41. In any event as we have said the midwives did not understand the treatment obligations toward a woman in labour as detailed in SEMOGN. And so whatever the workload of the mid-wives they would not have complied with the required standard of treatment.

42. We wish to emphasize we are not suggesting in a busy maternity ward every patient must be checked precisely 4 hourly or less or that fetal heart beat be monitored exactly each hour. Some sensible leeway is likely to be necessary. But the leeway should only be for a short period before there is compliance with the standard. And if not busy or circumstances require patients might be needed to be checked more often. No doubt when the one hourly fetal heart rate checks are made those women who require earlier examination will be able to be identified.

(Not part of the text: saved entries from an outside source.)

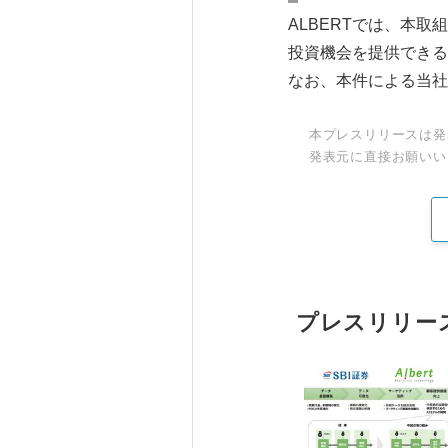
ALBERTでは、本
投資機会を提供できる
なお、本件による当社
本プレスリリースは発
発表元に直接お願いい
プレスリリー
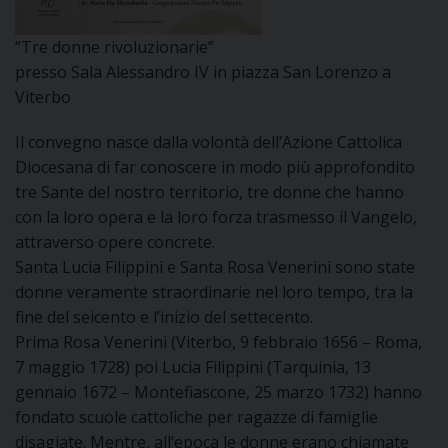
I
“Tre donne rivoluzionarie”
P
E
presso Sala Alessandro IV in piazza San Lorenzo a
PRIVACY
Viterbo
D
Il convegno nasce dalla volontà dell’Azione Cattolica
COOKIE POLICY
C
Diocesana di far conoscere in modo più approfondito
P
tre Sante del nostro territorio, tre donne che hanno
P
con la loro opera e la loro forza trasmesso il Vangelo,
R
attraverso opere concrete.
Santa Lucia Filippini e Santa Rosa Venerini sono state
donne veramente straordinarie nel loro tempo, tra la
D
fine del seicento e l’inizio del settecento.
Prima Rosa Venerini (Viterbo, 9 febbraio 1656 – Roma,
F
7 maggio 1728) poi Lucia Filippini (Tarquinia, 13
gennaio 1672 – Montefiascone, 25 marzo 1732) hanno
P
fondato scuole cattoliche per ragazze di famiglie
disagiate. Mentre, all’epoca le donne erano chiamate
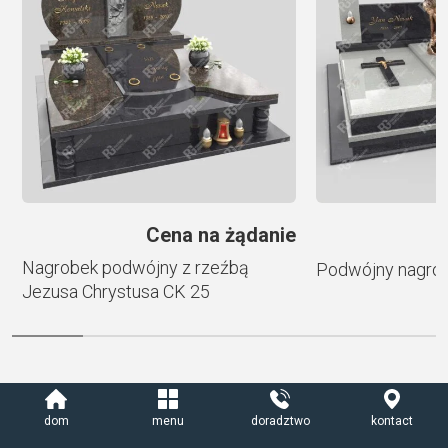
t
i
v
e
:
e
Cena na żądanie
Nagrobek podwójny z rzeźbą
Podwójny nagro
Jezusa Chrystusa CK 25
Dekorowanie
dom
menu
doradztwo
kontact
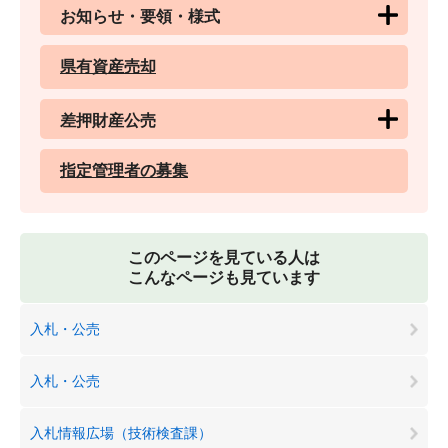
お知らせ・要領・様式
県有資産売却
差押財産公売
指定管理者の募集
このページを見ている人は
こんなページも見ています
入札・公売
入札・公売
入札情報広場（技術検査課）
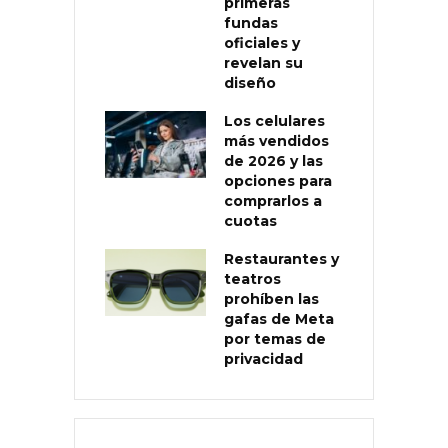
primeras
fundas
oficiales y
revelan su
diseño
Los celulares
más vendidos
de 2026 y las
opciones para
comprarlos a
cuotas
Restaurantes y
teatros
prohíben las
gafas de Meta
por temas de
privacidad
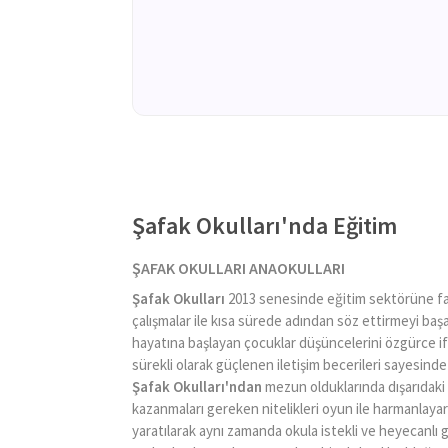
Şafak Okulları'nda Eğitim
ŞAFAK OKULLARI ANAOKULLARI
Şafak Okulları
2013 senesinde eğitim sektörüne fark
çalışmalar ile kısa sürede adından söz ettirmeyi baş
hayatına başlayan çocuklar düşüncelerini özgürce i
sürekli olarak güçlenen iletişim becerileri sayesinde
Şafak Okulları'ndan
mezun olduklarında dışarıdaki 
kazanmaları gereken nitelikleri oyun ile harmanlaya
yaratılarak aynı zamanda okula istekli ve heyecanlı 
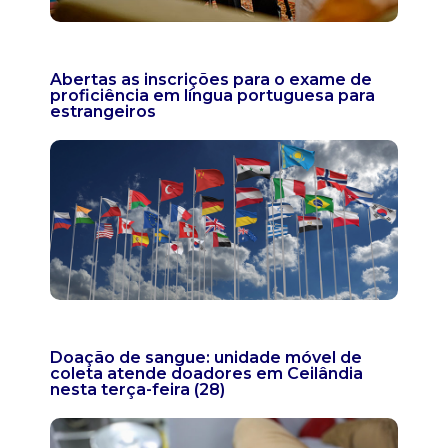
Abertas as inscrições para o exame de
proficiência em língua portuguesa para
estrangeiros
Doação de sangue: unidade móvel de
coleta atende doadores em Ceilândia
nesta terça-feira (28)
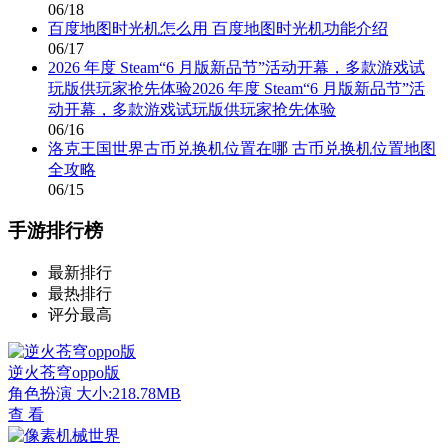
06/18
百度地图时光机怎么用 百度地图时光机功能介绍
06/17
2026 年度 Steam“6 月版新品节”活动开幕，多款游戏试
玩版供玩家抢先体验2026 年度 Steam“6 月版新品节”活
动开幕，多款游戏试玩版供玩家抢先体验
06/16
洛克王国世界古币兑换机位置在哪 古币兑换机位置地图
全攻略
06/15
手游排行榜
最新排行
最热排行
评分最高
逆火苍穹oppo版
角色扮演
大小:218.78MB
查 看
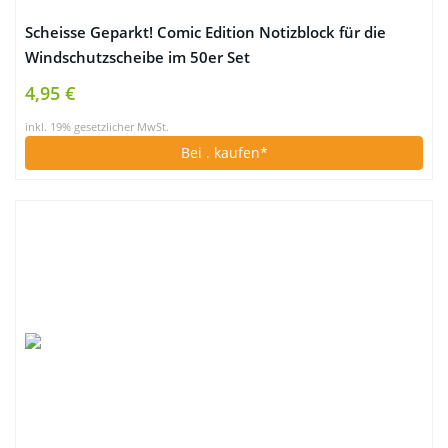
Scheisse Geparkt! Comic Edition Notizblock für die
Windschutzscheibe im 50er Set
4,95 €
inkl. 19% gesetzlicher MwSt.
Bei
. kaufen*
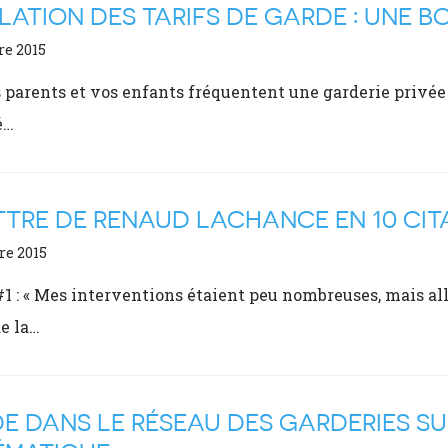
ATION DES TARIFS DE GARDE : UNE 
re 2015
 parents et vos enfants fréquentent une garderie priv
é…
TTRE DE RENAUD LACHANCE EN 10 CIT
re 2015
#1 : « Mes interventions étaient peu nombreuses, mais alla
e la…
E DANS LE RÉSEAU DES GARDERIES SU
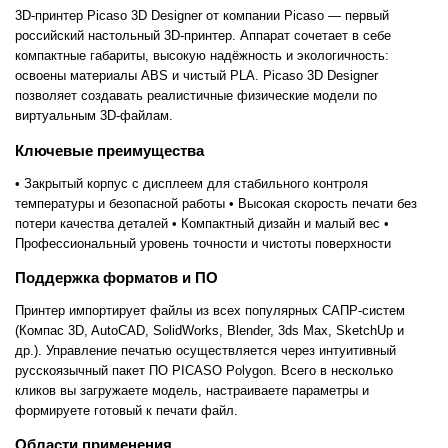
3D-принтер Picaso 3D Designer от компании Picaso — первый
российский настольный 3D-принтер. Аппарат сочетает в себе
компактные габариты, высокую надёжность и экологичность:
освоены материалы ABS и чистый PLA. Picaso 3D Designer
позволяет создавать реалистичные физические модели по
виртуальным 3D-файлам.
Ключевые преимущества
• Закрытый корпус с дисплеем для стабильного контроля
температуры и безопасной работы • Высокая скорость печати без
потери качества деталей • Компактный дизайн и малый вес •
Профессиональный уровень точности и чистоты поверхности
Поддержка форматов и ПО
Принтер импортирует файлы из всех популярных САПР-систем
(Компас 3D, AutoCAD, SolidWorks, Blender, 3ds Max, SketchUp и
др.). Управление печатью осуществляется через интуитивный
русскоязычный пакет ПО PICASO Polygon. Всего в несколько
кликов вы загружаете модель, настраиваете параметры и
формируете готовый к печати файл.
Области применения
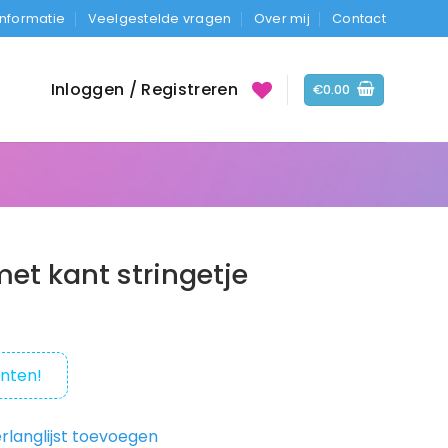
Informatie
Veelgestelde vragen
Over mij
Contact
Inloggen / Registreren
€
0.00
et kant stringetje
nten!
rlanglijst toevoegen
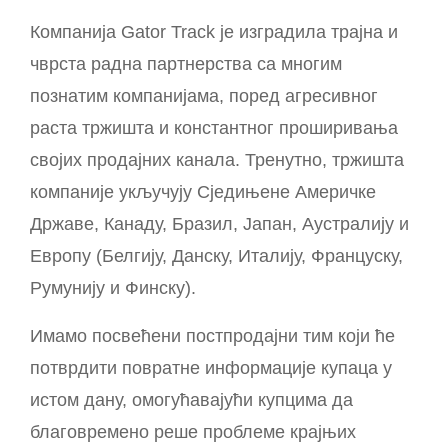
Компанија Gator Track је изградила трајна и
чврста радна партнерства са многим
познатим компанијама, поред агресивног
раста тржишта и константног проширивања
својих продајних канала. Тренутно, тржишта
компаније укључују Сједињене Америчке
Државе, Канаду, Бразил, Јапан, Аустралију и
Европу (Белгију, Данску, Италију, Француску,
Румунију и Финску).
Имамо посвећени постпродајни тим који ће
потврдити повратне информације купаца у
истом дану, омогућавајући купцима да
благовремено реше проблеме крајњих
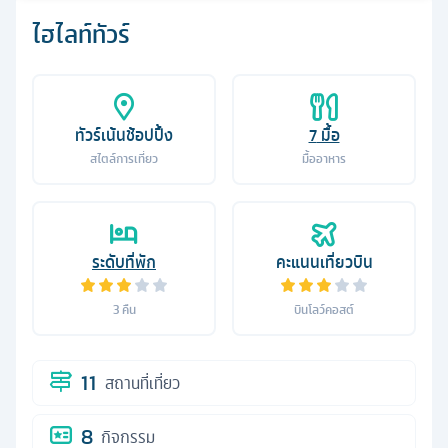
ไฮไลท์ทัวร์
ทัวร์เน้นช้อปปิ้ง
7
มื้อ
สไตล์การเที่ยว
มื้ออาหาร
ระดับที่พัก
คะแนนเที่ยวบิน
3
คืน
บินโลว์คอสต์
11
สถานที่เที่ยว
8
กิจกรรม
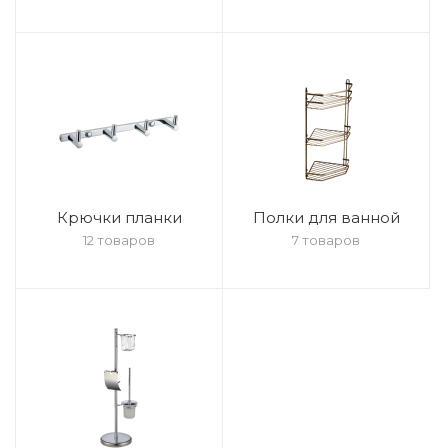
Крючки планки
Полки для ванной
12 товаров
7 товаров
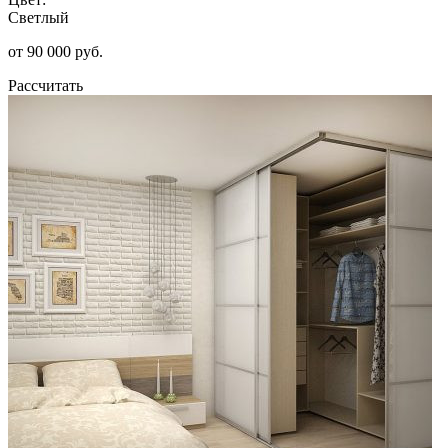
Светлый
от 90 000 руб.
Рассчитать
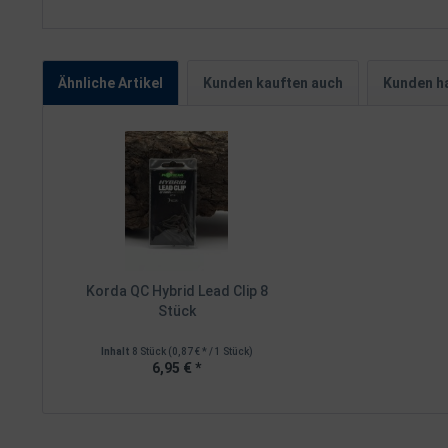
Ähnliche Artikel
Kunden kauften auch
Kunden ha
Korda QC Hybrid Lead Clip 8
Stück
Inhalt
8 Stück
(0,87 € * / 1 Stück)
6,95 € *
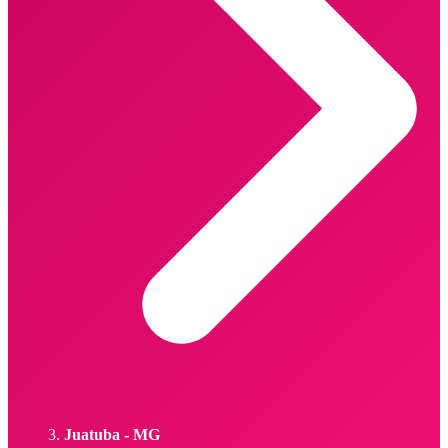
Juatuba - MG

43. In her sworn statement Dr Tarere said she was called by the mid-wife between 1.30am – 2.00am. The Doctor said she arrived at the ward at between 2.00am – 3.30am. This is a remarkably imprecise arrival time. While it seems nothing arises from this imprecision in this case it raises another issue of concern. Neither the trial court nor this Court have the hospital file nor Ms Joseph’s patient notes. Counsel for Ms Joseph did not ask for the notes pretrial and counsel for respondent says he has inquired but the hospital says the file is lost. And so important evidence has been lost including the precise time the Doctor arrived on the ward and more importantly the record of Ms Joseph’s treatment from admission to discharge. We cannot over- emphasis to the hospital the importance of securely keeping patient notes and files.

44. We are satisfied for the reasons we have outlined that the hospital was negligent in its treatment of Ms Joseph. We are satisfied that it is more probable than not that if the mother and baby had been monitored in accordance with SEMOGN-Requirements the baby would have survived.

45. Ms Joseph had a straight forward pregnancy with no health difficulties. Dr Basili’s said that the most likely cause of death was asphyxia.

“Secondly to meconium aspiration as a result of a tightly wound umbilical cord around the neck.”

46. As we have noted, Dr Basili said that if the mother and baby had been more closely monitored the situation might have been averted. We have concluded the mother and baby would have been more closely monitored if a proper standard of care had been provided to them. In those circumstances we are satisfied that it is a reasonable probability that fetal stress would have been earlier identified and there could have been medical intervention to save the life of the baby.

47. We are therefore satisfied the Judge was wrong to have concluded the respondents did not act negligently. The appeal is therefore allowed.

48. The Judge’s orders in the Supreme Court are set aside. Judgment as to liability is entered for the appellants. The case will need to be referred to the trial judge for a damages hearing.

49. We award costs to the appellants on a standard basis.